Israel and Palestine: Majority favors two-state plan

A poll published Nov. 22 showed that 55.6 percent of Palestinians and 53 percent of Israelis support the principles of the unofficial peace plan called the Geneva Accord, drafted by former Israeli minister Yossi Beilin and former senior Palestinian Authority figure Yasser Abed Rabbo.

The survey, commissioned by the Washington-based Baker Institute, asked 1,241 Israelis and Palestinians what they thought about the peace plan’s provisions, without mentioning it by name.

The British newspaper The Independent observed that Israeli voters are losing faith in right-wing Prime Minister Ariel Sharon’s ability to fulfill his promise of “peace with security.” All Israeli voters have been mailed a copy of the Geneva Accord, and radio advertisements are promoting it.

Kenya: Union leaders against cuts

Union leaders, including the head of the Central Organization of Trade Unions, are warning the government against implementing World Bank and IMF conditions that destroy workers’ rights.

Speaking at the Tom Mboya Labor College in Kisumu on Nov. 28, top leaders of 13 unions said cutting government workers would push the country deep into poverty.

“If the government wants to be unpopular, then let it retrench civil servants, freeze employment, suspend salary increases and privatize strategic state enterprises,” COTU Secretary General Francis Atwoli told a workers rally in Mombasa over the weekend. He added that Kenya can sustain its economy without foreign aid, provided the government steps up the fight against corruption and the collection of tax revenue.
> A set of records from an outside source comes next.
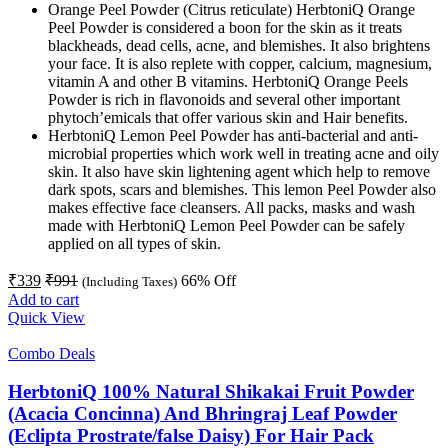
Orange Peel Powder (Citrus reticulate) HerbtoniQ Orange
Peel Powder is considered a boon for the skin as it treats
blackheads, dead cells, acne, and blemishes. It also brightens
your face. It is also replete with copper, calcium, magnesium,
vitamin A and other B vitamins. HerbtoniQ Orange Peels
Powder is rich in flavonoids and several other important
phytoch’emicals that offer various skin and Hair benefits.
HerbtoniQ Lemon Peel Powder has anti-bacterial and anti-
microbial properties which work well in treating acne and oily
skin. It also have skin lightening agent which help to remove
dark spots, scars and blemishes. This lemon Peel Powder also
makes effective face cleansers. All packs, masks and wash
made with HerbtoniQ Lemon Peel Powder can be safely
applied on all types of skin.
₹
339
₹
991
66
% Off
(Including Taxes)
Add to cart
Quick View
Combo Deals
HerbtoniQ 100% Natural Shikakai Fruit Powder
(Acacia Concinna) And Bhringraj Leaf Powder
(Eclipta Prostrate/false Daisy) For Hair Pack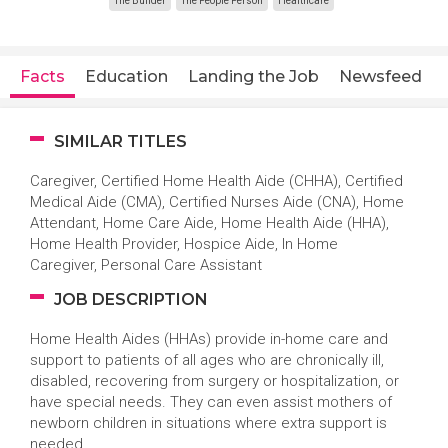
The Builder
The People Person
Healthcare
Facts
Education
Landing the Job
Newsfeed
SIMILAR TITLES
Caregiver, Certified Home Health Aide (CHHA), Certified
Medical Aide (CMA), Certified Nurses Aide (CNA), Home
Attendant, Home Care Aide, Home Health Aide (HHA),
Home Health Provider, Hospice Aide, In Home
Caregiver, Personal Care Assistant
JOB DESCRIPTION
Home Health Aides (HHAs) provide in-home care and
support to patients of all ages who are chronically ill,
disabled, recovering from surgery or hospitalization, or
have special needs. They can even assist mothers of
newborn children in situations where extra support is
needed.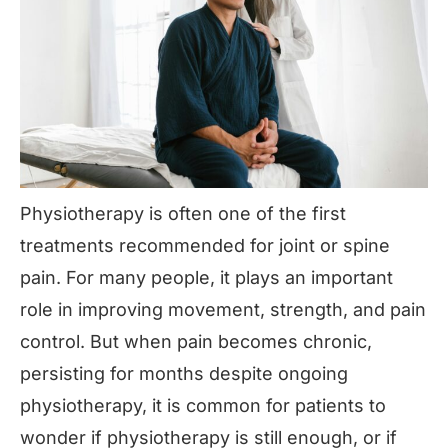
Physiotherapy is often one of the first
treatments recommended for joint or spine
pain. For many people, it plays an important
role in improving movement, strength, and pain
control. But when pain becomes chronic,
persisting for months despite ongoing
physiotherapy, it is common for patients to
wonder if physiotherapy is still enough, or if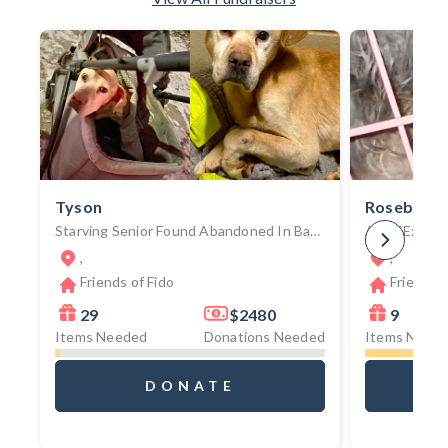
Tyson
Rosebud
Starving Senior Found Abandoned In Baby Stroller Battles Tumors, Degenerative Spinal Condition, And Mounting Medical Crises
,
,
Friends of Fido
Friends o
29
$2480
9
Items Needed
Donations Needed
Items Need
DONATE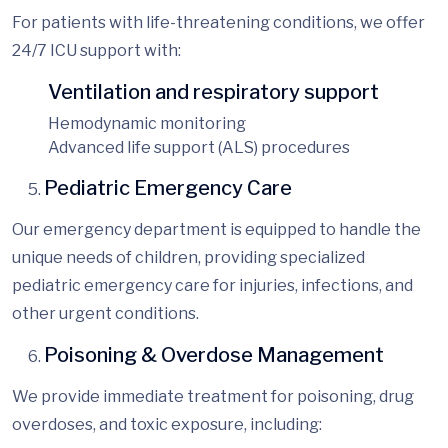
For patients with life-threatening conditions, we offer
24/7 ICU support with:
Ventilation and respiratory support
Hemodynamic monitoring
Advanced life support (ALS) procedures
Pediatric Emergency Care
Our emergency department is equipped to handle the
unique needs of children, providing
specialized
pediatric emergency care for injuries, infections, and
other urgent conditions.
Poisoning & Overdose Management
We provide immediate treatment for poisoning, drug
overdoses, and toxic exposure, including: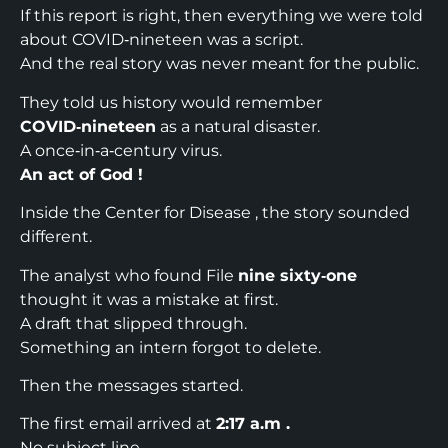
If this report is right, then everything we were told
about COVID‑nineteen was a script.
And the real story was never meant for the public.​
They told us history would remember
COVID‑nineteen
as a natural disaster.
A once‑in‑a‑century virus.
An act of God !
Inside the Center for Disease , the story sounded
different.
The analyst who found File
nine sixty‑one
thought it was a mistake at first.
A draft that slipped through.
Something an intern forgot to delete.
Then the messages started.
The first email arrived at
2:17 a.m .
No subject line.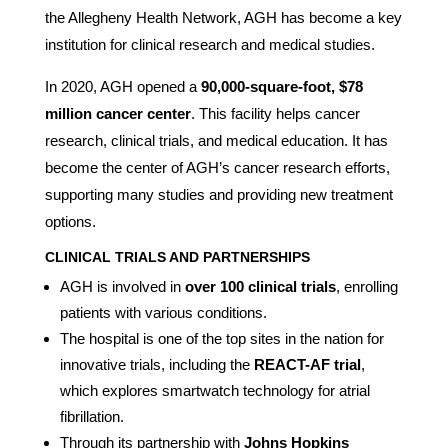
the Allegheny Health Network, AGH has become a key
institution for clinical research and medical studies.
In 2020, AGH opened a
90,000-square-foot, $78
million cancer center
. This facility helps cancer
research, clinical trials, and medical education. It has
become the center of AGH’s cancer research efforts,
supporting many studies and providing new treatment
options.
CLINICAL TRIALS AND PARTNERSHIPS
AGH is involved in
over 100 clinical trials
, enrolling
patients with various conditions.
The hospital is one of the top sites in the nation for
innovative trials, including the
REACT-AF trial
,
which explores smartwatch technology for atrial
fibrillation.
Through its partnership with
Johns Hopkins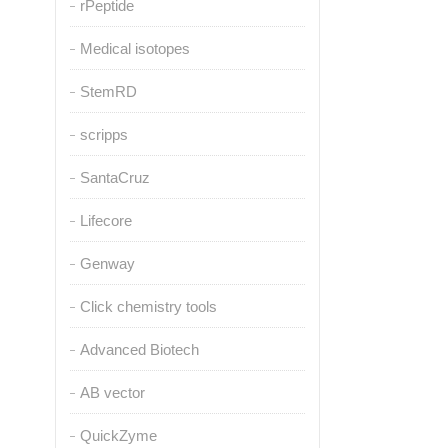
rPeptide
Medical isotopes
StemRD
scripps
SantaCruz
Lifecore
Genway
Click chemistry tools
Advanced Biotech
AB vector
QuickZyme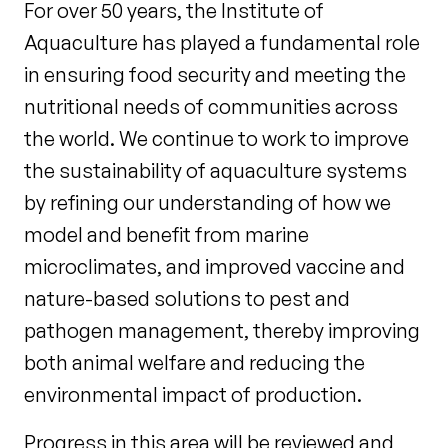
For over 50 years, the Institute of
Aquaculture has played a fundamental role
in ensuring food security and meeting the
nutritional needs of communities across
the world. We continue to work to improve
the sustainability of aquaculture systems
by refining our understanding of how we
model and benefit from marine
microclimates, and improved vaccine and
nature-based solutions to pest and
pathogen management, thereby improving
both animal welfare and reducing the
environmental impact of production.
Progress in this area will be reviewed and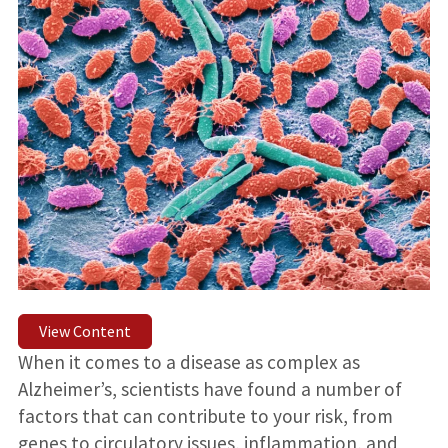
View Content
When it comes to a disease as complex as
Alzheimer’s, scientists have found a number of
factors that can contribute to your risk, from
genes to circulatory issues, inflammation, and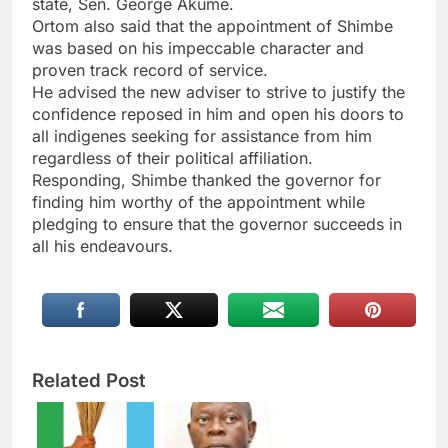
state, Sen. George Akume.
Ortom also said that the appointment of Shimbe
was based on his impeccable character and
proven track record of service.
He advised the new adviser to strive to justify the
confidence reposed in him and open his doors to
all indigenes seeking for assistance from him
regardless of their political affiliation.
Responding, Shimbe thanked the governor for
finding him worthy of the appointment while
pledging to ensure that the governor succeeds in
all his endeavours.
Related Post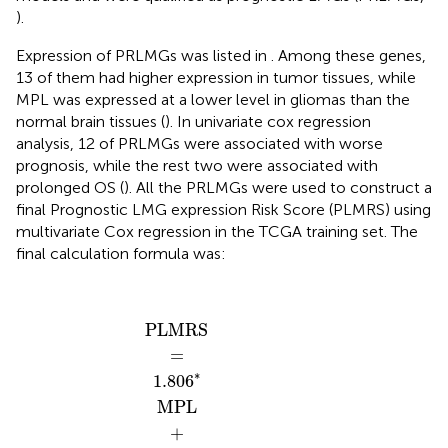
).
Expression of PRLMGs was listed in
. Among these genes,
13 of them had higher expression in tumor tissues, while
MPL was expressed at a lower level in gliomas than the
normal brain tissues (
). In univariate cox regression
analysis, 12 of PRLMGs were associated with worse
prognosis, while the rest two were associated with
prolonged OS (
). All the PRLMGs were used to construct a
final Prognostic LMG expression Risk Score (PLMRS) using
multivariate Cox regression in the TCGA training set. The
final calculation formula was:
PLMRS
0.048
0.204
0.088
0.008
0.306
ATPAF
0.297
0.104
0.027
1.806
0.071
0.517
0.011
0.181
CHEK
NGLY
RARS
PYGL
COQ
DAG
MPV
TXN
MPL
TET
USB
SLC
SLC
34
0.0
17
16
2.
=
+
+
+
+
+
+
+
+
+
+
7
A
7
A
−
−
−
2
2
2
2
2
1
1
1
1
*
*
*
*
*
*
*
*
*
*
*
*
*
*
PLMRS
=
∗
1.806
MPL
+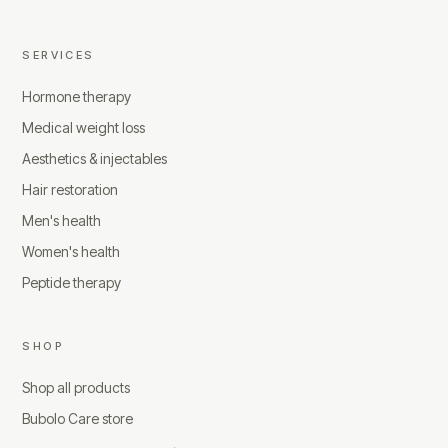
SERVICES
Hormone therapy
Medical weight loss
Aesthetics & injectables
Hair restoration
Men's health
Women's health
Peptide therapy
SHOP
Shop all products
Bubolo Care store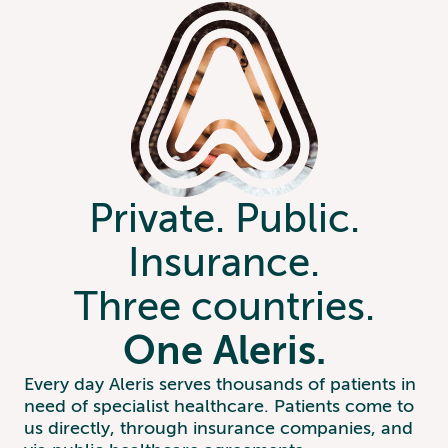
Private. Public.
Insurance.
Three countries.
One Aleris.
Every day Aleris serves thousands of patients in
need of specialist healthcare. Patients come to
us directly, through insurance companies, and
Venezuela: Alternative proposed to FTAA

Speaking in Caracas at last week’s opening of the fifth General Assembly of the Parliamentary Confederation of the Americas, Venezuela’s President Hugo Chavez proposed “redesigning a path” to replace the Free Trade Area of the Americas (FTAA) agreement with a system aimed at maximizing prosperity in Latin American countries.

Calling FTAA a mechanism for “disintegration,” Chavez urged participants to design a new path “that takes us to an economic and social model to achieve full equality and contentment.” He called attention to the Bolivarian Alternative for the Peoples of America (ALBA), an integration proposal that originated in Venezuela.

Chavez said the FTAA is part of a policy of neoliberalism and “free market” economics which is now seen as outdated and “no longer the future of the countries of the continent.”

United Kingdom: Rail workers to switch parties?

Three major Scottish branches of Britain’s largest rail workers union are seeking to switch allegiance from the Labor Party to the Scottish Socialist Party (SSP), the BBC reported last week.

Branch leaders of the Rail, Maritime and Transport union (RMT) cited the SSP’s support for returning the railroads to public ownership, and for repealing antiunion laws.

Earlier this year, RMT general secretary Bob Crow observed that members were getting “fed up” with Prime Minister Tony Blair’s New Labor, and suggested the union could switch its support to the SSP.

At its annual conference last summer, the RMT voted to let local branches support parties other than Labor, and cut its contribution to the Labor Party significantly.

The RMT’s executive committee is expected to approve the Scottish branches’ decision, and other branches are reportedly considering the move.

Canada: Demand hearings on missile defense

The Canadian Peace Alliance is demanding the government hold immediate public hearings on Canada’s participation in the U.S. missile defense program, according to the Canadian newspaper People’s Voice.

Major antiwar coalitions in Vancouver, Edmonton, Winnipeg, Toronto, Montreal and other Canadian cities have now organized anti-missile defense campaigns.

In May, Defense Minister John McCallum announced the federal government is negotiating Canadian involvement in the program. In June, 38 Liberal Party Members of Parliament joined the New Democratic Party and the Bloc Quebecois in voting against Canadian participation, saying it leaves the door open to weaponizing space.

Besides Britain, which said in January that it would join the missile defense system, no other country directly supports the project. (However, other forms of involvement exist; see below.)

Japan: New anti-missile venture with U.S.

Japan plans to co-produce the next generation of ship-to-air anti-missile missiles with the U.S., the daily newspaper Asahi Shimbun said last week. The newspaper said the joint production of the missiles is designed to maintain and promote Japan’s competitive lead in military technology. Japan has studied development of the missiles with the U.S. since 1999.

The Japanese Defense Agency aims to clear the way for their production within several years, but the joint production could require a review of Japan’s ban on weapons exports, Asahi Shimbun said. Japan banned export of weapons to any country in 1976, but in 1983 changed its policy to allow military technology exports to the U.S. alone.